Si encore c'était là un exemple isolé. Mais pensez-vous ! Pour vous permettre d'inculquer à vos enfants et aux enfants de vos enfants une laïque horreur de ce monstre ricanant, voici, pour terminer ce billet et en finir avec son ignoble sujet, un petit florilège, piqué dans le remarquable Balzac et son monde de Félicien Marceau :

– Les prolétaires me semblent les mineurs d'une nation et doivent toujours rester en tutelle. (Le Médecin de campagne)

– Les masses sont inintelligentes, habiles seulement à comprendre le désordre. (Les Employés)

– Défions-nous de ce stupide amour collectif qu'il faut appeler l'humanitarisme. (id.)

– L'égalité sera peut-être un droit, mais aucune puissance humaine ne saura le convertir en fait. (La Duchesse de Langeais)

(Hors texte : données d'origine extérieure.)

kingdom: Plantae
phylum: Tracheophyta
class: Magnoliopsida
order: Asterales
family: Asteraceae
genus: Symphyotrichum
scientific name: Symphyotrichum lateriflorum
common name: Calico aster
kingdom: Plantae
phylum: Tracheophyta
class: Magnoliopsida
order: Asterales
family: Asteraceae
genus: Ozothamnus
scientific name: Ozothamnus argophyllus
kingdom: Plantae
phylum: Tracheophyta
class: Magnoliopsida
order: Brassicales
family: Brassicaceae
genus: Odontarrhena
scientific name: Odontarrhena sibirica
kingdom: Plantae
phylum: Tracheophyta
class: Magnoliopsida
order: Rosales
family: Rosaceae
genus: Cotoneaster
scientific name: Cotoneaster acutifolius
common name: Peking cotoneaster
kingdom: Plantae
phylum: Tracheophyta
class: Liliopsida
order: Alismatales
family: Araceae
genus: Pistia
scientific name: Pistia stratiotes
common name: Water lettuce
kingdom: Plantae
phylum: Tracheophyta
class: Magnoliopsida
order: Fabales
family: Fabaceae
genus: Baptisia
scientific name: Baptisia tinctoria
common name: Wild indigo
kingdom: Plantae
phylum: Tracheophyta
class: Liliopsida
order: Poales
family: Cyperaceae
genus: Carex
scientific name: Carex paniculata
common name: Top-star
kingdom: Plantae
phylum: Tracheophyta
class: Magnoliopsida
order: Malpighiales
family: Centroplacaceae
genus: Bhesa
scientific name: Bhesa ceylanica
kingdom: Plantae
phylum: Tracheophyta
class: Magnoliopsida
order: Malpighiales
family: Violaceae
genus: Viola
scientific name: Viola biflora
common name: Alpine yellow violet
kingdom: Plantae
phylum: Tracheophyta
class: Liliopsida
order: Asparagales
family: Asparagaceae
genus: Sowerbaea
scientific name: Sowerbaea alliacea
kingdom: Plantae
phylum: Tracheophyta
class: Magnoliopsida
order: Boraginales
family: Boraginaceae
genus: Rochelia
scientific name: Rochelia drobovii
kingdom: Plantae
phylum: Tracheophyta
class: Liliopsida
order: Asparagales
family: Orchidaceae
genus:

– L'instruction également dispensée sans mesure aux masses n'amène-t-elle pas aujourd'hui le fils d'un concierge de ministère à prononcer sur le sort d'un homme de mérite ou d'un grand propriétaire chez qui son père a tiré le cordon de la porte ? (Les Employés)

– Un homme doit être, pour la femme qui aime, un être plein de force, de grandeur et toujours imposant. Une famille ne saurait exister sans le despotisme. Nations, pensez-y ! (Physiologie du mariage)

– Qu'est-ce que la femme ? Une petite chose, un ensemble de niaiseries. (La Fille aux yeux d'or)

– [La démocratie est] le pouvoir le plus faux, le plus changeant, le plus oppresseur. (La Vieille Fille)

– Une nation qui a ses deux chambres, une femme qui prête ses deux oreilles sont également perdues. (L'Illustre Gaudissart)

– L'Élection, étendue à tout, nous donne le gouvernement par les masses, le seul qui ne soit point responsable et où la tyrannie est sans bornes. (Avant-propos à La Comédie humaine)

(Il convient tout de même de préciser que certaines de ces sentences sont énoncées non par Balzac directement mais par tel ou tel de ses personnages.)

Que cela, amis progressistes qui me lisez, ne vous tienne pas à l'écart de Balzac ; qui, je le rappelle, n'est pas un romancier dont on peut se contenter de picorer l'œuvre immense : il convient de s'y immerger totalement à un bout et de n'en plus ressortir avant d'avoir atteint le bout opposé. Si vous craignez de manquer de souffle, soyez bien sûr que Balzac vous prêtera le sien.